For a lower interest rate, consider refinancing. While the federal government only refinances federal loans, private lenders refinance both federal and private loans.
Qualifying for a Student Loan
As with any type of loan, you have to meet the lender’s criteria for qualifying. For funding that comes from the federal government, you need a valid Social Security number, be a citizen or eligible non-citizen of the US, and for men you have to register with the Selective Service.
You’ll also need to have a high school diploma or something equivalent like a GED, enroll in an eligible college or university, attend school at least part-time, maintain a 2.0 GPA, have never defaulted on another federal loan or grant and complete the FAFSA.
If you don’t meet the requirements for receiving financial aid, you can go with an unsubsidized loan. Usually, that means having excellent credit and meeting the minimum income requirement. Of course, you can always have someone with excellent credit cosign on a loan.

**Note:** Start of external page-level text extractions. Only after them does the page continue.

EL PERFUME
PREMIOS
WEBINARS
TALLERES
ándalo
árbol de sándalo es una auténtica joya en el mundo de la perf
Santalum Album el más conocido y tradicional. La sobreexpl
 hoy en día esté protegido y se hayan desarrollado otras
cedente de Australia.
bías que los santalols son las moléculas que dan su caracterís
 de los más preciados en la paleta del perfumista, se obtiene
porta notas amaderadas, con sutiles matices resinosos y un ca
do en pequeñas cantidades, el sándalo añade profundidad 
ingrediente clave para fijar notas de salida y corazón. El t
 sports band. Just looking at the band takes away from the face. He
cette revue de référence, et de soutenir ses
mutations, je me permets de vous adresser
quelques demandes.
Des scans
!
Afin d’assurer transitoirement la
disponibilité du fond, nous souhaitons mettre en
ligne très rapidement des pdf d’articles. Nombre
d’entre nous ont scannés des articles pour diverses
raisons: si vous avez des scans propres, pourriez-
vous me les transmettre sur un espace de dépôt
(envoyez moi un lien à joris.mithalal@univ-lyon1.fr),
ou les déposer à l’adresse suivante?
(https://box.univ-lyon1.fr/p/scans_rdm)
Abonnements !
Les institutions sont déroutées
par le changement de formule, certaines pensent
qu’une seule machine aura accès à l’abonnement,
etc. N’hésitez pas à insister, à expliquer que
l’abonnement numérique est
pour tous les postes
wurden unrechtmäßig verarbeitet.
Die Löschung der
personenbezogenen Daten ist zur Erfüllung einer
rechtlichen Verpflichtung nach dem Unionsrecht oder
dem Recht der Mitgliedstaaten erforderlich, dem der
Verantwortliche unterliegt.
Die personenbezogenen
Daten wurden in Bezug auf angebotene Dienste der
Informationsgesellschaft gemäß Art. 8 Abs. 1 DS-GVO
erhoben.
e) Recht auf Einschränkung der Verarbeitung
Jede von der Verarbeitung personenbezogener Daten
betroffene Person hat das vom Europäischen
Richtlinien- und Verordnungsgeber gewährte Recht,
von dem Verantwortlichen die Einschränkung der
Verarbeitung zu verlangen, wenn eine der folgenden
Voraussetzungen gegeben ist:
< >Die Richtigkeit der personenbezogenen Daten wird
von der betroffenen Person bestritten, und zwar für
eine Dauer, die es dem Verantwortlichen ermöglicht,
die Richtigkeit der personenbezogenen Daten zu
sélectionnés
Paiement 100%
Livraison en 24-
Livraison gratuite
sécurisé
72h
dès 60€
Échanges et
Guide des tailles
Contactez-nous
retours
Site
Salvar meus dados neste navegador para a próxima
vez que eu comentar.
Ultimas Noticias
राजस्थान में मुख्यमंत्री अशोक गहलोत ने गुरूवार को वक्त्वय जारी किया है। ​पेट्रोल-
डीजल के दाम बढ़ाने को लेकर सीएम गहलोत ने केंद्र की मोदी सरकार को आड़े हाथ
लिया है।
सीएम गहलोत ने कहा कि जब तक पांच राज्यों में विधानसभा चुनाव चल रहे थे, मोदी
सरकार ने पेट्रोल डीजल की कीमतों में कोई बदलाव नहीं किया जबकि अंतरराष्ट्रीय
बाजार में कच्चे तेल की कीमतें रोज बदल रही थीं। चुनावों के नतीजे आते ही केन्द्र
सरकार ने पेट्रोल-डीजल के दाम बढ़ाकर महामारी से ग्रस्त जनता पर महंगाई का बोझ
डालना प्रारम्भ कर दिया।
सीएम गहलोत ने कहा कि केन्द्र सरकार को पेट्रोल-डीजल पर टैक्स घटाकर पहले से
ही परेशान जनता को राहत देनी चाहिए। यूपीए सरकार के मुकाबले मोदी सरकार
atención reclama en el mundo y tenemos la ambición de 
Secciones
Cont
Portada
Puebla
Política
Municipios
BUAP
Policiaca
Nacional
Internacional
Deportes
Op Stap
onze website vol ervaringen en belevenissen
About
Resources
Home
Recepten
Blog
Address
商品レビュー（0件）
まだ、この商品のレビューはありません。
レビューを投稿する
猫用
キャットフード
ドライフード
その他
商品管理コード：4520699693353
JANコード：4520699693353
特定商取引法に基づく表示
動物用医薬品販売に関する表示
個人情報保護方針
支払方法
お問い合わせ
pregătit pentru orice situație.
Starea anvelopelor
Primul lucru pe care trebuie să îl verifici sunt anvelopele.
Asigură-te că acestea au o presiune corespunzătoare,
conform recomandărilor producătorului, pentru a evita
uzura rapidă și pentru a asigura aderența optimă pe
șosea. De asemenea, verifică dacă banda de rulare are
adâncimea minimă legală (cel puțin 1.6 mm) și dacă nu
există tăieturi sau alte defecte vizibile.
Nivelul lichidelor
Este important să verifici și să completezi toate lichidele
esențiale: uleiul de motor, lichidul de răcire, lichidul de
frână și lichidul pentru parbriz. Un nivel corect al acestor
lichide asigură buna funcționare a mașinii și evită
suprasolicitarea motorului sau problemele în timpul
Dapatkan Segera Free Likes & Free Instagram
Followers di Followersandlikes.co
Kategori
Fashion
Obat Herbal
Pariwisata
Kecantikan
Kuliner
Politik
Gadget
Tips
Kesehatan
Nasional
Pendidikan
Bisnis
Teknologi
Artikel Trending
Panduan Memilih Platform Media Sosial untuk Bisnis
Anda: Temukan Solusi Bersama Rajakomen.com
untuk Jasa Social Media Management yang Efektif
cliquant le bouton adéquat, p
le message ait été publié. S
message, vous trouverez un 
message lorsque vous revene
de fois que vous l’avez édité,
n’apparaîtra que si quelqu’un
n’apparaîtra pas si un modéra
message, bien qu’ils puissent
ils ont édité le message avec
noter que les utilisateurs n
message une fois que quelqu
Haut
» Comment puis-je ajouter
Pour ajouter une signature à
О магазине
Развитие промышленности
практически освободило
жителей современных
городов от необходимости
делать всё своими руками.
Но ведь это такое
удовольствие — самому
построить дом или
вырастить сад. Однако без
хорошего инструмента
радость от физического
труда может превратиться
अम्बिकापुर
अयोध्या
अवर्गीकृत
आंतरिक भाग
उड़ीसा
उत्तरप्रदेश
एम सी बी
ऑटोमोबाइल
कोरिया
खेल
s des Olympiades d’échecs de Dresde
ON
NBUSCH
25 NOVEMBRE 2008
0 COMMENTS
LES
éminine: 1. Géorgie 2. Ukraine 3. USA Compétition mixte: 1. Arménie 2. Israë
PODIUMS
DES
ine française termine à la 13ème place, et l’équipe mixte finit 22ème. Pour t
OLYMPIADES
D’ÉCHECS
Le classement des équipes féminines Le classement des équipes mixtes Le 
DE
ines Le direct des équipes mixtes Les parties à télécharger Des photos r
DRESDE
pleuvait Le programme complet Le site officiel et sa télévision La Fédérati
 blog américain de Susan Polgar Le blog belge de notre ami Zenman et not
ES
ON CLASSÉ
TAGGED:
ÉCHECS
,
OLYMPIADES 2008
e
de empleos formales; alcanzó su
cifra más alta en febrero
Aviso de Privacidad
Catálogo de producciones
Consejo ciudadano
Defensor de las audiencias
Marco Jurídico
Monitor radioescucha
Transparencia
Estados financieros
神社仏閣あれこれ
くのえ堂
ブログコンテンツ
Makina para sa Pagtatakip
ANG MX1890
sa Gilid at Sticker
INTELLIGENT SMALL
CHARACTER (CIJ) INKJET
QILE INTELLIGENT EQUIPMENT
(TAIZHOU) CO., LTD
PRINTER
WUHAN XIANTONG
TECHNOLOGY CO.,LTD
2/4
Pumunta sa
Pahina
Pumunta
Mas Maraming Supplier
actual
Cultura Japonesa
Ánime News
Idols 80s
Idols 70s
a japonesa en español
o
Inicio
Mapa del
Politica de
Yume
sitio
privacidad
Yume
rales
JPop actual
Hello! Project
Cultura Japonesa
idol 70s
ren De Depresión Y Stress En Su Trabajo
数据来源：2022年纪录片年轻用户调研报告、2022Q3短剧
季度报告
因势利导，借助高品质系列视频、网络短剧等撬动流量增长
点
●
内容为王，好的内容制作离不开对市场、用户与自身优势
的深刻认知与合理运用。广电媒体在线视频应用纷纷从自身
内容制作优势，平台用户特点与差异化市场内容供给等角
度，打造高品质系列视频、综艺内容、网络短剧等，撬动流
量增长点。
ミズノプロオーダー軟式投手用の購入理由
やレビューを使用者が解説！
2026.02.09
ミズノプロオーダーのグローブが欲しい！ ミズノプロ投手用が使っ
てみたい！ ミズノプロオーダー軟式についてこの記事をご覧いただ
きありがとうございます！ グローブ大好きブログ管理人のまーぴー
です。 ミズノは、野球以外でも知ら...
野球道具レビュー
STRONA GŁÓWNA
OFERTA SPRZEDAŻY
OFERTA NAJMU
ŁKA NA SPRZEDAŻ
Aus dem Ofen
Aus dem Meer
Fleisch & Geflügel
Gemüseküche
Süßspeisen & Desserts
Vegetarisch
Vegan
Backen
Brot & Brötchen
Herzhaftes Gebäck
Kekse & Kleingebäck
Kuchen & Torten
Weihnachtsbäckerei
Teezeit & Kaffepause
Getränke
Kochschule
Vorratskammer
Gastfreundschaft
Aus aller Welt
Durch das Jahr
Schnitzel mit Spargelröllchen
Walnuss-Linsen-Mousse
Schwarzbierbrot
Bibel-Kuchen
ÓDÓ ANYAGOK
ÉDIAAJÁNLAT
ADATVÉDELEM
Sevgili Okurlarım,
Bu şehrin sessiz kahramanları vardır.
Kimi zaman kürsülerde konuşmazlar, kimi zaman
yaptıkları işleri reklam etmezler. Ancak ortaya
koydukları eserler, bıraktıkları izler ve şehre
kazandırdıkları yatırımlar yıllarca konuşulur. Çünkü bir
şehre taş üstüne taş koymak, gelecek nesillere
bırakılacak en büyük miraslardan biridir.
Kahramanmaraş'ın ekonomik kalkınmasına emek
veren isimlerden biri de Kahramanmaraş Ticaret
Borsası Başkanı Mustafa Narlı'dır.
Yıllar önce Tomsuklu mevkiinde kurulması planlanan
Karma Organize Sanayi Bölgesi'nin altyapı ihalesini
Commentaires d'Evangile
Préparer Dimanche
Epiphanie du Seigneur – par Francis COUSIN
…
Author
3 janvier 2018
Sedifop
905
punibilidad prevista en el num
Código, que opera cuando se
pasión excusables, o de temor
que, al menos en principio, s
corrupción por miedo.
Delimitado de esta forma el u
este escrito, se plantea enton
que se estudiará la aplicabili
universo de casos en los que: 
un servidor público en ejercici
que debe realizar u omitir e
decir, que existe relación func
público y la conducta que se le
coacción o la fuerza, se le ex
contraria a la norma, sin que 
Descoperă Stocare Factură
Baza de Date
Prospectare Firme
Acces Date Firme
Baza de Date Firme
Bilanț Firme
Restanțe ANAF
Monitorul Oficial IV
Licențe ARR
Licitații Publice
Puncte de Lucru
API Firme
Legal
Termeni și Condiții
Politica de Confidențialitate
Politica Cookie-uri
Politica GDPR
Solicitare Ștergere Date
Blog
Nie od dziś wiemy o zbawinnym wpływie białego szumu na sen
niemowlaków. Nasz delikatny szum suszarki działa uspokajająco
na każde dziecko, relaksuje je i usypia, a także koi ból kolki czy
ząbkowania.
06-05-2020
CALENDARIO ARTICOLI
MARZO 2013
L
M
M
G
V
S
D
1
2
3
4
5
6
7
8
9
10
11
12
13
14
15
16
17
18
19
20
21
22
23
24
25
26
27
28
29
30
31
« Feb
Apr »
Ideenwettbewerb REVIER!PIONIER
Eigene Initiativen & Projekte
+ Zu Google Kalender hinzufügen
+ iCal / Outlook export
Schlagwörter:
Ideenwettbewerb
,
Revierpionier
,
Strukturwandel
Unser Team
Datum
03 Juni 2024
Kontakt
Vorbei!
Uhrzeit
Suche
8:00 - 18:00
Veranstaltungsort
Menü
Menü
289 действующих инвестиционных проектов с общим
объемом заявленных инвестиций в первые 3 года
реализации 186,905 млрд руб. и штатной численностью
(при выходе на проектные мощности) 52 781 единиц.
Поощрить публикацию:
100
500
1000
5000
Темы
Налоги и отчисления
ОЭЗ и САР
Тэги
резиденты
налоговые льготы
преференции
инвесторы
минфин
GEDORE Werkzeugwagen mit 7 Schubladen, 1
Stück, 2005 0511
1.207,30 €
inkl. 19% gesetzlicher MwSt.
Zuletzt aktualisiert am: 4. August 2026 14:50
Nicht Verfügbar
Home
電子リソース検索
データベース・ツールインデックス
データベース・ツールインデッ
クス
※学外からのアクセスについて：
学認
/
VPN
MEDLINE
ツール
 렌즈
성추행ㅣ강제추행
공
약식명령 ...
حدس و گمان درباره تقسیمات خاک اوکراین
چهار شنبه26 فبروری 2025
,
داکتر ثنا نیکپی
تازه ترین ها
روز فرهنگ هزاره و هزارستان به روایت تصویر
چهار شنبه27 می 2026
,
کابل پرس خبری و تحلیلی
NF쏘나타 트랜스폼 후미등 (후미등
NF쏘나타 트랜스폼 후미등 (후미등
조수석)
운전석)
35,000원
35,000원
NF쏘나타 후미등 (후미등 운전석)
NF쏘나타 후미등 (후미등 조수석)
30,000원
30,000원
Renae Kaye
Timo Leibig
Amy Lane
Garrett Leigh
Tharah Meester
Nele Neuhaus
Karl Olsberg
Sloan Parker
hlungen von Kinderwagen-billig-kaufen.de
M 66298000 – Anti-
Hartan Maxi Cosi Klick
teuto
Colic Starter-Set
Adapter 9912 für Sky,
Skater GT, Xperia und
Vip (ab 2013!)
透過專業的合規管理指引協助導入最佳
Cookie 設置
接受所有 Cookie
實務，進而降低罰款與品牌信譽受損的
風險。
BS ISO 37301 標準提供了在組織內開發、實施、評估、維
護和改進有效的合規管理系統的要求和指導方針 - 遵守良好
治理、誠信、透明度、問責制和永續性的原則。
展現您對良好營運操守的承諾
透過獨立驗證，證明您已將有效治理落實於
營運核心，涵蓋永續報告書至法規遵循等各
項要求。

The last thing you want after college is to be paying off your student loan well into your 30s. You need to shop around and find a loan at a rate that’s affordable. A company like OppLoans will help you find the perfect student loan.
Paying Off a Student Loan
Just because the federal government or a private lender gives you between 10 and 15 years to repay a student loan doesn’t mean you should wait. After securing gainful employment, you’d want to start making the payments. That way, you get ahead of the process. However, if it takes you a few years to find a lucrative job, you have a safety net.